In the records below, find the line that contains "right elbow: (86, 195, -7)" and repeat it, along with each line after it, exactly as written.

(Skeletal landmark data)
* * * * * * *
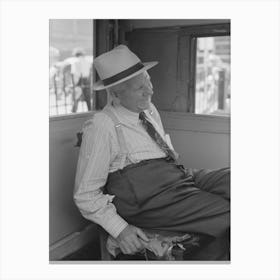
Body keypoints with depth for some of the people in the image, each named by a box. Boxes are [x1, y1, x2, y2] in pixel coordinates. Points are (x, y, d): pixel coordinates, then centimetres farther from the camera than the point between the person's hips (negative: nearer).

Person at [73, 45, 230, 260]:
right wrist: (120, 229, -18)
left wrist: (185, 172, 9)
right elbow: (86, 195, -7)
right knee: (226, 213, -25)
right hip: (147, 196, -8)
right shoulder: (101, 127, -9)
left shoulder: (149, 109, 14)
* * * * * * *
> _Exercise response_
right elbow: (86, 195, -7)
right knee: (226, 213, -25)
right hip: (147, 196, -8)
right shoulder: (101, 127, -9)
left shoulder: (149, 109, 14)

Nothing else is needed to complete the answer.